METHODS: We systematically searched the electronic database of PubMed, MedRxiv and Google Scholar until January 5, 2022, using key MeSH keywords.
RESULTS: Final result of phase 3 study in 1433 non-hospitalized COVID-19 patients showed a significant reduction in composite risk of hospital admission or death (absolute risk difference, -3.0% [95% confidence interval {CI}, -5.9 to -0.1%]; 1-sided P = 0.02) although with a non-significant 31% relative risk reduction (RRR). RRR for death alone was 89% (95% CI, 14 to 99; P-value not reported). Number needed to treat to prevent 1 death or 1 hospitalization or death composite appears to be closely competitive to other agents having EUA in people with COVID-19. However, cost-wise molnupiravir is comparatively cheaper compared to all other agents.
CONCLUSIONS: Molnupiravir could be a useful agent in non-pregnant unvaccinated adults with COVID-19 who are at increased risk of severity including hospitalization. However, it is effective only when used within 5-days of onset of symptoms. A 5-days course seems to be safe without any obvious short-term side effects.
METHODS: We systematically searched the electronic database of PubMed, MedRxiv and Google Scholar until January 5, 2022, using key MeSH keywords.
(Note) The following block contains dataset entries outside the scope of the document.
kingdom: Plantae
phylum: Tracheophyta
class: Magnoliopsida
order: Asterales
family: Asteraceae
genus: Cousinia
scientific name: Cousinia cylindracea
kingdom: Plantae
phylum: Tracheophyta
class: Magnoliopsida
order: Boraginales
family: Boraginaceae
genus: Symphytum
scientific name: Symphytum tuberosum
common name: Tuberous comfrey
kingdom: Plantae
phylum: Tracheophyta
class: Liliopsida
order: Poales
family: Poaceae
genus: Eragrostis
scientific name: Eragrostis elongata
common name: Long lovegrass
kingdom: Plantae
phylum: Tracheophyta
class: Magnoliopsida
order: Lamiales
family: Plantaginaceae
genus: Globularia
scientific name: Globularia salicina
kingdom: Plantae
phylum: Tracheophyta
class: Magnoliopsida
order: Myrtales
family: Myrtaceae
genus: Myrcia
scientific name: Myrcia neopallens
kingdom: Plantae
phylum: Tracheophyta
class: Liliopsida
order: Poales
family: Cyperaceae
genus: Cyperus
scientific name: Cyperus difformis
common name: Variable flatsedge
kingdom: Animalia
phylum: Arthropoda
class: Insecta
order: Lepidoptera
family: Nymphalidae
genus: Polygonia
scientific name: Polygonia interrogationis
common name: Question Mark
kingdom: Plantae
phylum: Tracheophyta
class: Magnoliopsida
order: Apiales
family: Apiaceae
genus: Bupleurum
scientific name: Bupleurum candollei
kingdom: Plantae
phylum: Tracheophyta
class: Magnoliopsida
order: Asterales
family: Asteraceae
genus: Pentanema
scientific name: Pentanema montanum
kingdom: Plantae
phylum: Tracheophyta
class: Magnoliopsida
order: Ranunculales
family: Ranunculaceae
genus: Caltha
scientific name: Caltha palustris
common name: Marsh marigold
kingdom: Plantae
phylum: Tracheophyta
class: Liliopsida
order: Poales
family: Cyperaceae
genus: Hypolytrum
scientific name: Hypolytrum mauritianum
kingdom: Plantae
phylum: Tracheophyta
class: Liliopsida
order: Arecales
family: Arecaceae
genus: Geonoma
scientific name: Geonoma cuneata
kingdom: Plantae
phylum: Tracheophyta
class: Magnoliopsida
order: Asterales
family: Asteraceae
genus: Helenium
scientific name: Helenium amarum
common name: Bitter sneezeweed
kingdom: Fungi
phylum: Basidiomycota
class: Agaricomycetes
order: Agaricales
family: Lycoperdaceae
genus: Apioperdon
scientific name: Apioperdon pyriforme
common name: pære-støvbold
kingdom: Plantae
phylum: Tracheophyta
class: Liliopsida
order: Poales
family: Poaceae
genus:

RESULTS: Final result of phase 3 study in 1433 non-hospitalized COVID-19 patients showed a significant reduction in composite risk of hospital admission or death (absolute risk difference, -3.0% [95% confidence interval {CI}, -5.9 to -0.1%]; 1-sided P = 0.02) although with a non-significant 31% relative risk reduction (RRR). RRR for death alone was 89% (95% CI, 14 to 99; P-value not reported). Number needed to treat to prevent 1 death or 1 hospitalization or death composite appears to be closely competitive to other agents having EUA in people with COVID-19. However, cost-wise molnupiravir is comparatively cheaper compared to all other agents.
CONCLUSIONS: Molnupiravir could be a useful agent in non-pregnant unvaccinated adults with COVID-19 who are at increased risk of severity including hospitalization. However, it is effective only when used within 5-days of onset of symptoms. A 5-days course seems to be safe without any obvious short-term side effects.
摘要:
目的:Molnupiravir是一种较新的口服抗病毒药物,最近在美国获得了紧急使用授权(EUA),英国和印度。我们的目标是对我们以前的系统评价进行更新,为COVID-19患者使用莫努比拉韦提供实用的临床指南。
方法:我们系统地搜索了PubMed的电子数据库,MedRxiv和GoogleScholar,直到2022年1月5日,使用关键的MeSH关键字。
结果:1433例非住院COVID-19患者的3期研究的最终结果显示,入院或死亡的复合风险显着降低(绝对风险差异,-3.0%[95%置信区间{CI},-5.9至-0.1%];单侧P=0.02),尽管相对风险降低了31%(RRR)。单独死亡的RRR为89%(95%CI,14至99;P值未报告)。在COVID-19患者中,为预防1例死亡或1例住院或复合死亡而需要治疗的人数似乎与其他具有EUA的药物紧密竞争。然而,从成本上讲,与所有其他代理商相比,莫努普拉韦相对便宜。
结论:Molnupiravir可能是一种有效的药物,用于未怀孕的未接种COVID-19疫苗的成年人,他们的严重程度包括住院风险增加。然而,它只有在症状发作后5天内使用时才有效。5天的疗程似乎是安全的,没有任何明显的短期副作用。
方法:我们系统地搜索了PubMed的电子数据库,MedRxiv和GoogleScholar,直到2022年1月5日,使用关键的MeSH关键字。
结果:1433例非住院COVID-19患者的3期研究的最终结果显示,入院或死亡的复合风险显着降低(绝对风险差异,-3.0%[95%置信区间{CI},-5.9至-0.1%];单侧P=0.02),尽管相对风险降低了31%(RRR)。单独死亡的RRR为89%(95%CI,14至99;P值未报告)。在COVID-19患者中,为预防1例死亡或1例住院或复合死亡而需要治疗的人数似乎与其他具有EUA的药物紧密竞争。然而,从成本上讲,与所有其他代理商相比,莫努普拉韦相对便宜。
结论:Molnupiravir可能是一种有效的药物,用于未怀孕的未接种COVID-19疫苗的成年人,他们的严重程度包括住院风险增加。然而,它只有在症状发作后5天内使用时才有效。5天的疗程似乎是安全的,没有任何明显的短期副作用。